Alpecin-Premier Tech gehört traditionell nicht zu den aktivsten Teams auf dem
Transfermarkt. Der belgische Rennstall setzt meist auf die eigene Nachwuchsarbeit, statt viel Geld für externe Verstärkungen auszugeben. Bei
Madis Mihkels macht das Team offenbar eine Ausnahme.
Mihkels soll zur neuen Sprintwaffe werden
Der estnische Sprinter gilt als möglicher Nachfolger von Kaden Groves, der vor einem Wechsel zu Tudor Pro Cycling steht. Mihkels könnte damit künftig als zweite Sprintoption hinter den etablierten Kapitänen des Teams fungieren.
Ein Selbstläufer wird diese Rolle allerdings nicht. Für 2027 wird auch die Ankunft von
Casper van Uden erwartet. Der frühere Giro-d’Italia-Etappensieger dürfte ebenfalls Ansprüche auf seine Chancen in den Massensprints anmelden.
Mit erst 23 Jahren hat sich Mihkels bereits als einer der vielseitigsten jungen Sprinter im Peloton etabliert. Der Este kommt nicht nur in hektischen Massensprints zurecht, sondern besitzt auch die nötige Härte für die Kopfsteinpflaster-Klassiker.
Der ehemalige estnische Meister steht bislang bei drei Profisiegen. Hinzu kommen mehrere Top-10-Platzierungen in den Sprints seiner drei Grand-Tour-Teilnahmen, Rang zehn bei Paris–Roubaix 2024 und die Bronzemedaille bei den Europameisterschaften im selben Jahr.

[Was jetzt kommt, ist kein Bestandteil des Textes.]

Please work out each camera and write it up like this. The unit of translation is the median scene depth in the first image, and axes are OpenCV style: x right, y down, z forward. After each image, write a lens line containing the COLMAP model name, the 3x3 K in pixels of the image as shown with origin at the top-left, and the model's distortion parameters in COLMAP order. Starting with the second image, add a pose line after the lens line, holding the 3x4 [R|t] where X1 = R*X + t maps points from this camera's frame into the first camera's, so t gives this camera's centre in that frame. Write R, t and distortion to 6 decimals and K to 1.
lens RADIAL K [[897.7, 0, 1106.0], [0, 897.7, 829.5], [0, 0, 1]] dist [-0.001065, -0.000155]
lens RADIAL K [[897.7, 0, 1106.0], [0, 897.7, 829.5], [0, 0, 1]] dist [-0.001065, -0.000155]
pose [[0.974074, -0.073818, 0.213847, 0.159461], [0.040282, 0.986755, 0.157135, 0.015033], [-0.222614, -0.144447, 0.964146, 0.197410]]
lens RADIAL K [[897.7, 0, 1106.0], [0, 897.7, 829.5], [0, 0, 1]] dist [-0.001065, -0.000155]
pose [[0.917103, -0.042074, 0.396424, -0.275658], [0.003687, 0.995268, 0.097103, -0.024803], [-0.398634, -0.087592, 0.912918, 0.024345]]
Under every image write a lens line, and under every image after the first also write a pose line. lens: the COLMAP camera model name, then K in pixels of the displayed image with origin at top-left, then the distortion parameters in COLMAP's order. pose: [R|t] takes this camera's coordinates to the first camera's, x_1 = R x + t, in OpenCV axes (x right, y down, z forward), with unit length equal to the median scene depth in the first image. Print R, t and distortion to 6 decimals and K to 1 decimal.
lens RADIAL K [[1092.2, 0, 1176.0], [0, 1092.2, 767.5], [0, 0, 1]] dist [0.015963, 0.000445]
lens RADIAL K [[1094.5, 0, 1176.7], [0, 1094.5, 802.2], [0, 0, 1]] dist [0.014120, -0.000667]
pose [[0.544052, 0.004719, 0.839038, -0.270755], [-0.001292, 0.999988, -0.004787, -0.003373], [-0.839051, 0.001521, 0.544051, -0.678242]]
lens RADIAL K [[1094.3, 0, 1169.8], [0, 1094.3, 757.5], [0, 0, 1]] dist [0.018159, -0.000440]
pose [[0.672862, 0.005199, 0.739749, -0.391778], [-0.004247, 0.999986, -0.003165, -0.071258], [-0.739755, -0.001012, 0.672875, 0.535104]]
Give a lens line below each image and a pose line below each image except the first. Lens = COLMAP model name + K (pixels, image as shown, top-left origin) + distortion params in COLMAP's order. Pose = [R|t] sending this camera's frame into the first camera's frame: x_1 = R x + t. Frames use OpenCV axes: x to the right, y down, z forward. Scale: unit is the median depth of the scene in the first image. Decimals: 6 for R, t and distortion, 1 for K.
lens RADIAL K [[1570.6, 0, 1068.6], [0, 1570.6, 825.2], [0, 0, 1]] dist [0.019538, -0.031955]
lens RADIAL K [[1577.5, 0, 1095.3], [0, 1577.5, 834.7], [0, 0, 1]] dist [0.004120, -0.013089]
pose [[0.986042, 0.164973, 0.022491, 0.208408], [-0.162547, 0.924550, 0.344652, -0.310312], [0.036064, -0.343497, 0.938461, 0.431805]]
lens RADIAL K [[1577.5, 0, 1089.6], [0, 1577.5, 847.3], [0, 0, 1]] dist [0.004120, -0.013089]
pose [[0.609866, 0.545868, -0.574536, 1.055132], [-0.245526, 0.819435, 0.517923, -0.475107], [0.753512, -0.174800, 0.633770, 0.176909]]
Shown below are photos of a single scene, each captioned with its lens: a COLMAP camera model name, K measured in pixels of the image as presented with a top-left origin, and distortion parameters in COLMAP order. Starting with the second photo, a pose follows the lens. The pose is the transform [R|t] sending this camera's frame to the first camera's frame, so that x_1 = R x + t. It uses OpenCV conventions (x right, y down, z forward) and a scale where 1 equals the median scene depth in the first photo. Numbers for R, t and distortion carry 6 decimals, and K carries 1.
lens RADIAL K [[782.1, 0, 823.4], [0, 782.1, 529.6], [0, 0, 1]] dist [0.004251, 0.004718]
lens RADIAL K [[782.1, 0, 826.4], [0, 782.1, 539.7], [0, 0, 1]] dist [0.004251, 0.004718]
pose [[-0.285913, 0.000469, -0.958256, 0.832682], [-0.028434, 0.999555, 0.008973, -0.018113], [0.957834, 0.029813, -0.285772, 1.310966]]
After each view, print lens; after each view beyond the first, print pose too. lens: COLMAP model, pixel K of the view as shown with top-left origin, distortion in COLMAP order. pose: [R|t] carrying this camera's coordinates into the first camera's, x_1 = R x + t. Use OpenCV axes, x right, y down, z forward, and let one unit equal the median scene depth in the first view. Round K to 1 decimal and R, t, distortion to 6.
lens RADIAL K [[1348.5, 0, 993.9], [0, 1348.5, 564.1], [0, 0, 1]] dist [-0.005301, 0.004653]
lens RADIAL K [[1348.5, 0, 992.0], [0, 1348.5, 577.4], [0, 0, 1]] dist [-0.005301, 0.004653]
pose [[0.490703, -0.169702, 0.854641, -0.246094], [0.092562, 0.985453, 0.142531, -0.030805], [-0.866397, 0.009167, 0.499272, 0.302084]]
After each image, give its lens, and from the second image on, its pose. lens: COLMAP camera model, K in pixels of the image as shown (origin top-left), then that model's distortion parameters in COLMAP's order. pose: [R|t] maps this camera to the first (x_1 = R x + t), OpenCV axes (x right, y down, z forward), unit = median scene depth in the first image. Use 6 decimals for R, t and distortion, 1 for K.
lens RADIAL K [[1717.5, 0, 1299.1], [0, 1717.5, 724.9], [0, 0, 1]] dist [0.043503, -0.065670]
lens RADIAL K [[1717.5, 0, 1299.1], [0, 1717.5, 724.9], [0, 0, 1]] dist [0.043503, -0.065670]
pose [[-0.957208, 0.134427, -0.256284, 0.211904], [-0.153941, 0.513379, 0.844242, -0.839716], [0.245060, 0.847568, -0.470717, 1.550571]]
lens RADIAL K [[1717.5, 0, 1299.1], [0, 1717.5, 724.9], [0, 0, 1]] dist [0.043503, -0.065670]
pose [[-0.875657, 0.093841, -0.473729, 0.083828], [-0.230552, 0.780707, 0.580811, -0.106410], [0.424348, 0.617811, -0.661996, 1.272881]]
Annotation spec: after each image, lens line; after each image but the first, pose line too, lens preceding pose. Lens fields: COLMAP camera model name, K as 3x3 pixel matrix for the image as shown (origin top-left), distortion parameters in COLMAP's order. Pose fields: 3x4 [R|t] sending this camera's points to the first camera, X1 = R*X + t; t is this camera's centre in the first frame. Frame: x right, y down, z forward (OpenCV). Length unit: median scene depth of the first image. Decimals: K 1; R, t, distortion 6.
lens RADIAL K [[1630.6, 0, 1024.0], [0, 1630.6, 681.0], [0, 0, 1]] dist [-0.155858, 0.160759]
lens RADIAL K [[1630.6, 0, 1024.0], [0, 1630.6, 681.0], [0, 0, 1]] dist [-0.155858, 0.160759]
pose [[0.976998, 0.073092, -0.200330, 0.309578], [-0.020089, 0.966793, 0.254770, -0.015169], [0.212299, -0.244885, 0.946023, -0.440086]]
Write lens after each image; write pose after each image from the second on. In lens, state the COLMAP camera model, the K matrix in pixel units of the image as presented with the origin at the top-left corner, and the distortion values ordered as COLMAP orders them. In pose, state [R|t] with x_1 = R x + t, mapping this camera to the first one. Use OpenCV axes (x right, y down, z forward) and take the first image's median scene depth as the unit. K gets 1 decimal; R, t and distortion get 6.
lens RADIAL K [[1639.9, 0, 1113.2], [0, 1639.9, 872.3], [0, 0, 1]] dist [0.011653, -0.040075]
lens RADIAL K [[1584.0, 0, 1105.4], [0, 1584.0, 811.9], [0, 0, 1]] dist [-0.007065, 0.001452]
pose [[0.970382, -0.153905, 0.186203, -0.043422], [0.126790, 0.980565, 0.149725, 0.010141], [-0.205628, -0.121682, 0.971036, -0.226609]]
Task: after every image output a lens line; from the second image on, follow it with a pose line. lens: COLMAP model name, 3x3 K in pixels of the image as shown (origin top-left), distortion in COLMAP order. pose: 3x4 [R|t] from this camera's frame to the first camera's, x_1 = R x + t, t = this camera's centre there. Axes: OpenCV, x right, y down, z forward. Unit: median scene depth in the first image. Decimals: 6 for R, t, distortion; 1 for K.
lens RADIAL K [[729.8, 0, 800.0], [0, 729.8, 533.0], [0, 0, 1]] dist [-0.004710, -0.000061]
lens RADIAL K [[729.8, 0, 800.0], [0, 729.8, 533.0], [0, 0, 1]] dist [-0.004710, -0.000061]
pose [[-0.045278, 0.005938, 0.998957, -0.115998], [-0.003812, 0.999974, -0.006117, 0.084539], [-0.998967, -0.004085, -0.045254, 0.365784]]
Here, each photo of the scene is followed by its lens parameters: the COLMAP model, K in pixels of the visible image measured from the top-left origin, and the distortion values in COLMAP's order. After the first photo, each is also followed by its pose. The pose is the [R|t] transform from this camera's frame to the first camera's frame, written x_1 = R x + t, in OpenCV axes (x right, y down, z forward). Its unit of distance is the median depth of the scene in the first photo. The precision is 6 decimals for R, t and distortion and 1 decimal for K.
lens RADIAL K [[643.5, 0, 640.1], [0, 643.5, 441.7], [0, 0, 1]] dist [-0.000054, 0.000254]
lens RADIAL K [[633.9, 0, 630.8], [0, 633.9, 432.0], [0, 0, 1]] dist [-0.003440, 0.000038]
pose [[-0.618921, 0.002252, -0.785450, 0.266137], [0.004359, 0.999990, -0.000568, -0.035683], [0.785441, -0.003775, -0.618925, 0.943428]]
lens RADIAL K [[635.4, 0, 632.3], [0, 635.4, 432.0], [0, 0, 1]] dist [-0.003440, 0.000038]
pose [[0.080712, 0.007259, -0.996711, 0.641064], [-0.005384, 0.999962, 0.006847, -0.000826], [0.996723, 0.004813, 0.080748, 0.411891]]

Mihkels galt schon früh als großes Talent, doch die Corona-Pandemie bremste seine Entwicklung im Juniorenbereich erheblich. 2021 kam er lediglich auf zehn UCI-Renntage. Dennoch beendete er die Saison mit der Bronzemedaille bei der Junioren-Weltmeisterschaft.
Intermarché–Wanty wurde anschließend auf ihn aufmerksam. Mihkels stieß 2022 zunächst als Stagiaire zum Team und erhielt ein Jahr später seinen ersten Profivertrag.
Beim belgischen Rennstall arbeitete er sich stetig nach oben. Als sein Vertrag Ende 2024 auslief, entschied sich der Este jedoch für einen Neuanfang bei EF Education-EasyPost.
Der ganz große Durchbruch blieb im Trikot des US-Teams aus. Ein Podiumsplatz bei Classic Brugge-De Panne und der Gewinn des estnischen Meistertitels waren seine wichtigsten Resultate. Da EF über keinen ausgeprägten Sprintzug verfügte, musste Mihkels die hektischen Finales häufig auf eigene Faust bestreiten.
Bei Alpecin-Premier Tech wären die Voraussetzungen deutlich günstiger. Das Team ist seit Jahren konsequent auf Sprint- und Klassikererfolge ausgerichtet und verfügt über die nötige Erfahrung, schnelle Fahrer optimal zu positionieren.
Laut WielerFlits hat Mihkels bei Alpecin-Premier Tech einen Zweijahresvertrag unterschrieben. Für den Esten könnte der Wechsel genau der Schritt sein, der ihm bislang noch zum endgültigen Durchbruch gefehlt hat.